Ne buldun derseniz, yakın ve yeniyi kucaklayan bir şirket kültürü ki bu yanılmadığımın birinci göstergesi oldu. Diğer çok önemli gösterge de daha ilk haftamda katılma fırsatı yakalayacağımı öğrendiğim; Mühendis/Mimar kadınlarla birlikte ev sahibi yapılacak olan “kariyer de yaparım kendime de bakarım “etkinliğiydi. Hangi şirkette çalışırsam çalışayım; hassas noktam cinsiyet çeşitliliği ve kadın kariyerine destek olan bir şirket yaklaşımıdır.
Öğrendim ki Grundfos sürdürülebilir ve karlı büyüme hedefine ulaşma yolunda, toplumdaki çeşitliliği yansıtan bir ekiple çalışmayı öncelikli tutuyor ve kadınları güçlendirmenin sürdürülebilir küresel gelişimin kritik bir aşaması olduğuna inanıyor.
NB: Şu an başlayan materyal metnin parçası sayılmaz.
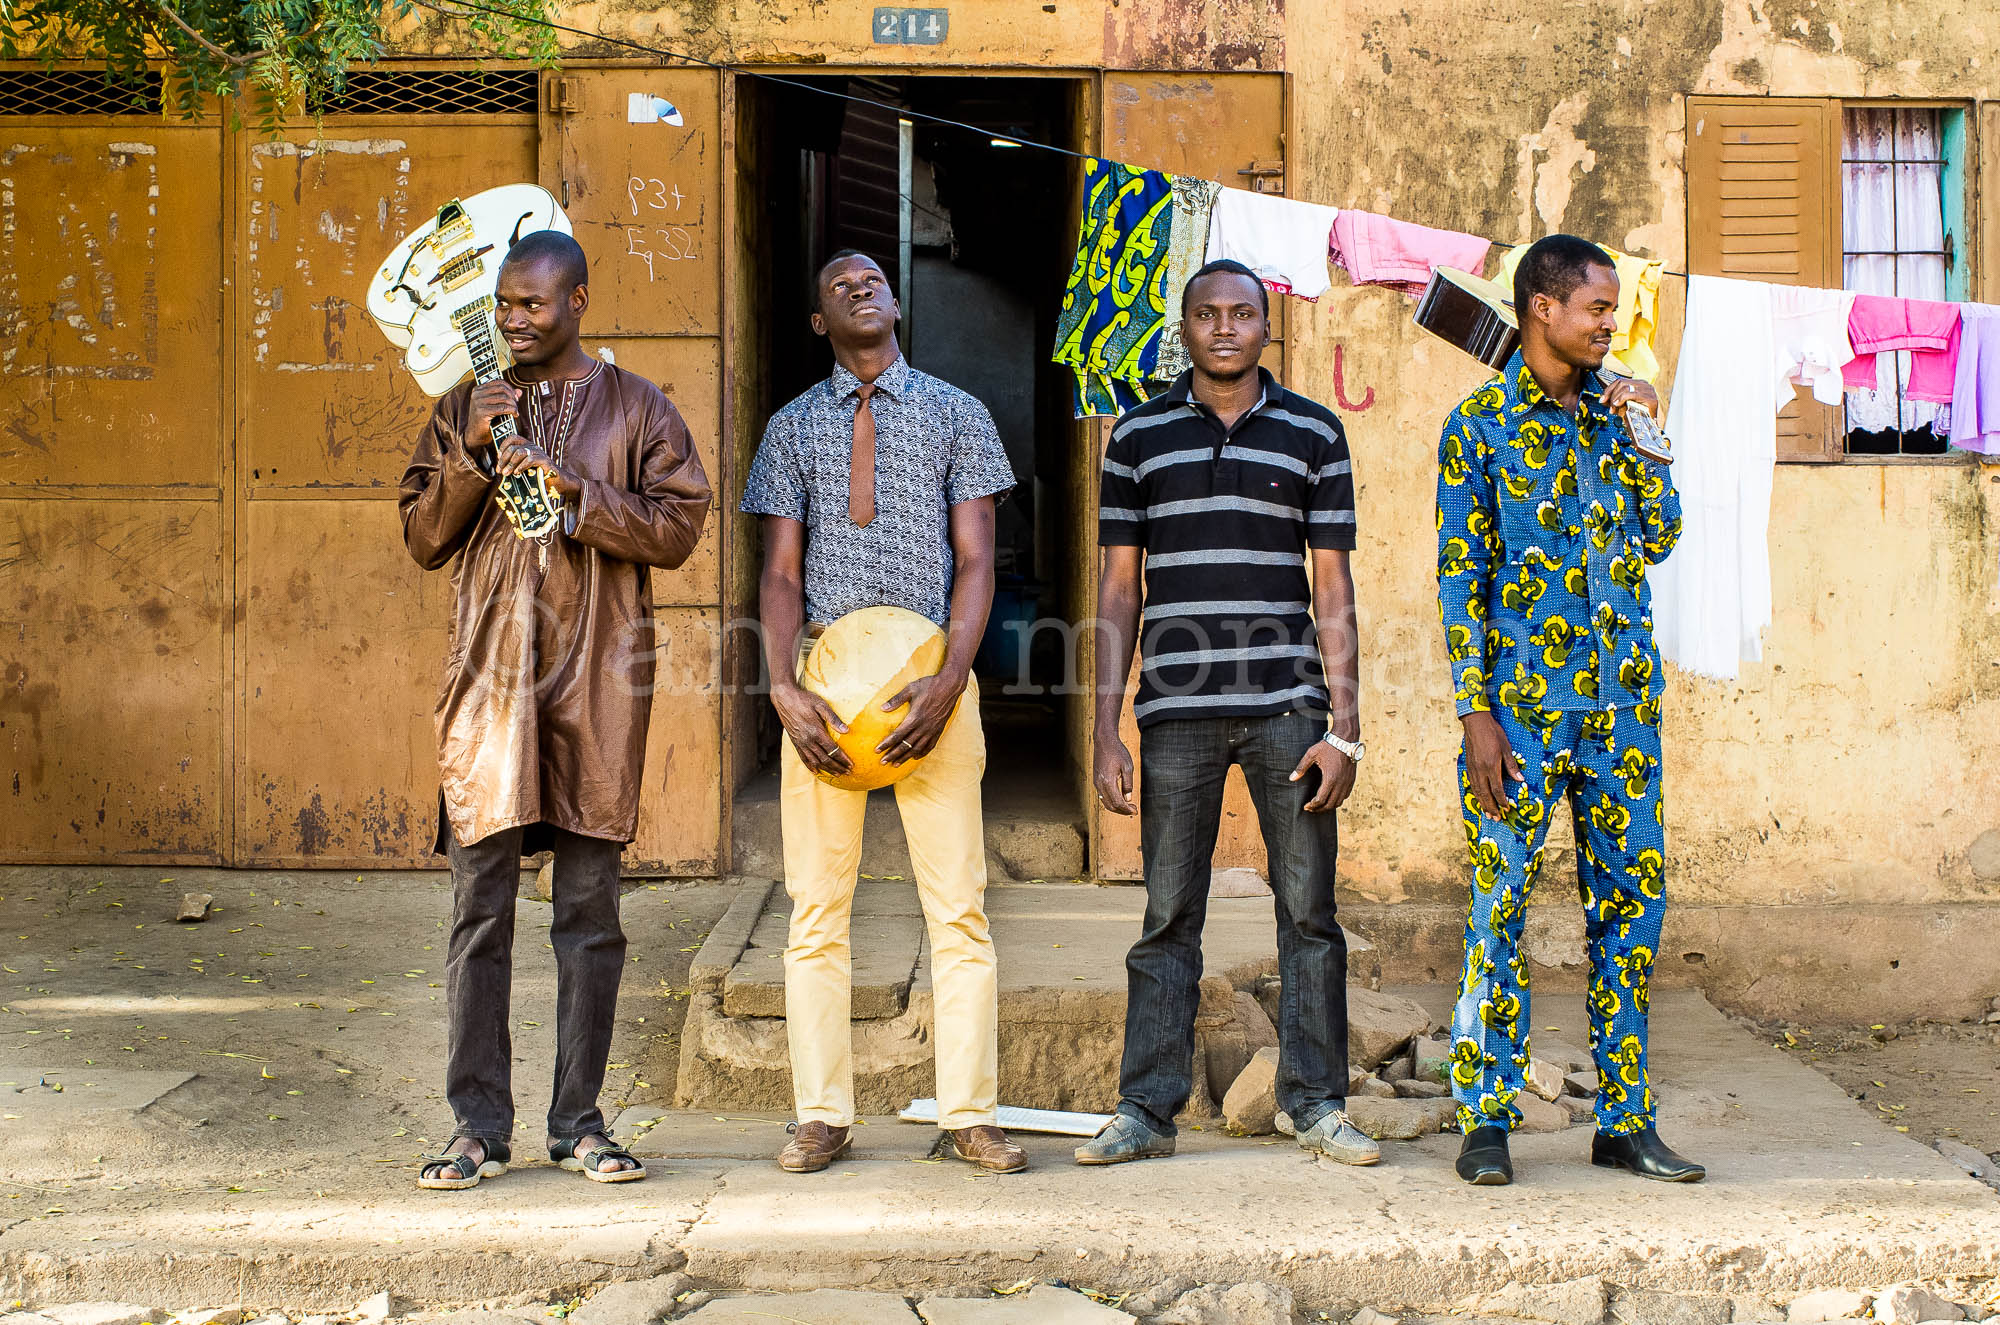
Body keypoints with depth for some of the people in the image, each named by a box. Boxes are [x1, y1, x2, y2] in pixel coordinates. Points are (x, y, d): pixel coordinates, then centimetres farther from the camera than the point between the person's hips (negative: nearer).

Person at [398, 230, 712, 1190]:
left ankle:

Kadınlar için cazip bir işveren olmayı, onları yetiştirip ve kariyer imkanları yaratarak şirket bünyesinde uzun yıllar tutabilmeyi, kendilerini keşfedebilecekleri bir iş ortamı sunmayı böylece de kendilerine güven oluşturup bu güveni sürdürmelerini ve geleceğin kadın liderlerine dönüşmelerine destek olmayı hedefliyor. Daha ne isterim.
Bu global vizyona bağlı olarak; bir parçası olduğum Grundfos Ticari Binalar Bölümü olarak “Kariyer de yaparım, kendime de bakarım” adlı etkinlikte mühendis/mimar kadınlarla birlikte; anlamlı ve bir o kadar da birbirinden farklı konuları içeren bir etkinliğe ev sahipliği yaptık. İş dünyasındaki zerafet ile ilgili de konuştuk ticari binalarda kullanılan pompalarla nasıl enerji tasarrufu sağladığımızı da anlattık. Çalışan kadının en önemli ikilemlerden olan “İş dünyası zarif ve alımlı kadından çok maskülen kadın mı ister” konusunda ünlü modacı Neslihan Yargıcı’nın deneyiminden faydalandık. Anlamlı, verimli ve şahane bir etkinlikti. Mutlaka devam ettireceğiz. Benim olduğum yerde zaten kadınlarla ilgili etkinliklerin olmaması mümkün değil. Buna vakit, emek ve bütçe ayrıldığını görmek beni nasıl mutlu etti anlatamam.
Hep aklınızda/aklımızda tutmamız gereken; kendine ve yeteneklerine güvenen bir kadın; dünyayı ve çevresindeki insanları yönlendirme, daha iyi hale getirme ve etrafına ilham verme gücüne sahiptir. Kadını bir lider olarak yetiştirip geliştirmenin anahtarı; kendilerine güven duymalarına ve bu güveni sürdürmelerine yardımcı olmaktır. İnanıyorum ki iş dünyası, kadınların güçlendirilmesine yatırım yapmanın faydalarını eninde sonunda fark edecek. Hepimizin hayatında; şirketlere, akademik kuruluşlara ve diğer organizasyonlara yeni ufuklar kazandıran birçok kadın var. Bu kadınlar, diğer kadınlara örnek ve ilham kaynağı olarak, neler yapabileceklerini ve kadınların gücünü çoktan gösterdi. Aynı fikirde miyiz?